I know there are many more out there feeling the same things and in the same situation during this “pandemic” but quitting or sitting around doing nothing is not the answer for me, or anyone else.
I don’t know what depression feels like (maybe there is a bit of that setting in) but I do know that the struggle is predominantly mental. Yes, there are physical challenges that must be dealt with, but the motivation to do what needs to get done, focusing on our goals, and shutting out the hate and negativity going on all around us is all a mental game.
I’m reminded of a scene in my favorite movie The Last Samurai where Tom Cruise is learning to use the sword and keeps getting beaten. He is told he has “too many minds” that he is focusing on his opponent, the people watching, the sword, and everything around him instead of just being in that moment and only focusing on the task in front of him, allowing his body and mind to push forward and do what it knows must be done.
You can check the clip out below, and if you have never seen The Last Samurai I highly suggest you watch it.
Being a martial artist I know this, and I am embarrassed how I have allowed my physical limitations to interfere with my training and how far I have drifted from such lessons.
To stay motivated in 2021, we all must tune out the noise, the hate, and fear spread by the media, those we think are watching and/or judging us, what others think, or those hating on us. We must quiet our minds, and just let ourselves do what we know needs to be done to reach our goals, change our situation, and achieve the future and life we want, not what anyone else says we should do.
We need to take time, even if it is only 10-15 minutes a day to get alone by ourselves in a quiet space, and just breathe, allowing our minds to slow down from the barrage of messages it takes in every second.

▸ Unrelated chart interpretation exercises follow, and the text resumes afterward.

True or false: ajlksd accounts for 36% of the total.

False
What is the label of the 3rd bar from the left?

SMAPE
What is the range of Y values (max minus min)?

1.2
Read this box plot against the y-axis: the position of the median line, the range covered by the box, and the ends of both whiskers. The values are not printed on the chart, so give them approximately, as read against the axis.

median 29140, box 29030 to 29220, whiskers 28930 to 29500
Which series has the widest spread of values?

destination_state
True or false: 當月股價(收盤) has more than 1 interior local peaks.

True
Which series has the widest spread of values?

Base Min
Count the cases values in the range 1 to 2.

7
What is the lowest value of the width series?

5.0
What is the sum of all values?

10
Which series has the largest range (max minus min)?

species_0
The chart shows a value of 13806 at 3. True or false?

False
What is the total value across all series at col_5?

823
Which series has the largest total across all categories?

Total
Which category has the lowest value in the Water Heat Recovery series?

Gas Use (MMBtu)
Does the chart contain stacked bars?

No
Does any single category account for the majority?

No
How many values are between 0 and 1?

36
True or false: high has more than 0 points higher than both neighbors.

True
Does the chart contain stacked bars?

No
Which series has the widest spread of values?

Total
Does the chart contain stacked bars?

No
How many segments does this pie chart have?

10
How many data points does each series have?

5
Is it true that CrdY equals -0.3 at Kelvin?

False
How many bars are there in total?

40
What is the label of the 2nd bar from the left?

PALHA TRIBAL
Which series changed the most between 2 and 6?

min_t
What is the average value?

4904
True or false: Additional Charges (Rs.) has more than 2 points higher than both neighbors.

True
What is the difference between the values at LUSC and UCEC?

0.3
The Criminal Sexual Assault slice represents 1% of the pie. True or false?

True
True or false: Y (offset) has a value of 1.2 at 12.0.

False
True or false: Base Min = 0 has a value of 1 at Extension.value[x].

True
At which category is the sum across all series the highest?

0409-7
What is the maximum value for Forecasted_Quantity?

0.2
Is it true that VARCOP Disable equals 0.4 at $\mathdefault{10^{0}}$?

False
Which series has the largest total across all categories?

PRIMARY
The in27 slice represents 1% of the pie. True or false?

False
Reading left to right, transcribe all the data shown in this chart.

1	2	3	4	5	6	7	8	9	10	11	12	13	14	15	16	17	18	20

Be grateful and thank God for the blessings we do have, and we all have something to be grateful for, and for the opportunity to have another day to make a positive difference.
Then, with “no mind” given to all of the noise out there, work on the next task at hand and focus only on getting it done. Once that is accomplished, move on to the next, paying the last one “no mind” because it is done and in the past, your next task or opponent is in front of you.
Staying motivated in 2021 is a difficult task at best, and I don’t think it’s really about staying motivated as much as it is staying focused on the next task in front of us, and only that task until it is completed,
The sayings, memes, podcasts, and videos help, but they aren’t long lasting. We need to start drowning out all of the noise, hate, and fear of 2021, and have “no mind” other than the moment we are in, the task immediately before us, and allowing ourselves to just act, letting our body and mind do what it knows it must.
Each and every day, doing all that I can do, and leaving the rest at God’s feet, because I know there is so much totally out of my control. I leave all of that with Him, and refuse to worry about it or pay it any more thought. I have faith and know that He will handle it according to His will.